The announcements came six months after their investigation first drew federal regulators to the Rio Grande Valley.

Univision Services Inc. — former owners of the Univision Music Group — pleaded guilty Monday in a federal court in California to one count of conspiracy to commit mail fraud. The charges stemmed from allegations that some of UMG’s top executives paid hundreds of thousands of dollars in kickbacks from 2002 to 2006 to ensure frequent radio airplay for their artists.

Univision Radio — which operates three of the Valley’s most popular Spanish-language stations — admitted to the FCC in a separate settlement that several of its program managers were on the receiving end of those bribes.

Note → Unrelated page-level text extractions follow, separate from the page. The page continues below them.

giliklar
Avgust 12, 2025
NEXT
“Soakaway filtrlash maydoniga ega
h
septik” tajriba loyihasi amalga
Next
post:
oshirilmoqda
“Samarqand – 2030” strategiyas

Federal law prohibits these types of pay-for-play transactions — commonly known as “payola” — and requires broadcasters to disclose any content they put on the air in exchange for money.

“Payola — this idea for pay-for-play — misleads the listening public,” FCC chairman Julius Genachowski said in a statement. “This agreement with Univision underscores (our) focus on consumer protection and our commitment to ensuring that broadcasters play it straight.”

 

ELABORATE SCHEME

The joint investigation began in 2009, after former UMG employee Daniel Mireles filed suit against the company in Los Angeles, claiming he had been fired for refusing to negotiate kickback payments with radio program managers.

According to documents in the case that settled Monday, a few rogue label executives were responsible for the elaborate plan that delivered the bribes to radio station personnel without the knowledge of Univision or its radio branch.

Trusted record promoters would draw up fake invoices for work they had never done and submit them to the label executives. Once the bills were paid, the promoters returned the cash to the executives for a cut of the fee.

One of the most-used promoters often flew back and forth to Los Angeles with tens of thousands of dollars stuffed in a briefcase, federal prosecutors said.

The executives then distributed that money to radio program managers across the country in bribes ranging from $1,000 to $10,000, the documents say.

Court filings list stations in San Antonio, El Paso, Los Angeles and Sacramento, Calif., as recipients of some of that money.

But government officials and a Univision spokesman declined to name any of the record label executives or program managers connected to the payola scheme. They also refused to describe any possible involvement of the company’s stations in the Rio Grande Valley — a list that includes KGBT-FM 98.5, KBTQ-FM Recuerdo 96.1 and KGBT-AM La Tremenda 1530.

However, FCC investigators arrived late last year to interview radio personalities and program managers.

At the time, the company declined to comment.

 

PAY-FOR-PLAY CULTURE

Payola accusations have long dogged the Valley’s lucrative Spanish-language broadcasting market, which is ranked 12th nationally, according to the market research firm Synovate.

It’s an environment in which local disc jockeys have helped crown stars like Tejano act Grupo Mazz and norteño group Siggno through frequent airplay and one in which the influence of popular radio personalities can make the difference between getting heard and going nowhere.

And some former employees of stations now owned by Univision have made similar claims about the pay-for-play culture there in the past.

From 1992 to 1994, three former employees of KGBT-FM and KIWW-FM filed separate lawsuits alleging they were fired from their jobs for reporting or refusing to participate in payola schemes.

Tichenor Media Systems, the company that owned the stations at the time, denied the allegations and settled the suits out of court. The FCC never took public action in connection with any of those allegations.

Univision spokeswoman Christina Keiser said the scheme at the center of Monday’s settlements was hatched by a few former employees of the company without knowledge of the conglomerate’s higher-ups. Univision sold Univision Music Group in 2008.

“Upon learning of these activities, Univision self-reported to the U.S. Attorney’s Office,” she said. “We have cooperated fully with law enforcement authorities throughout the investigation process.”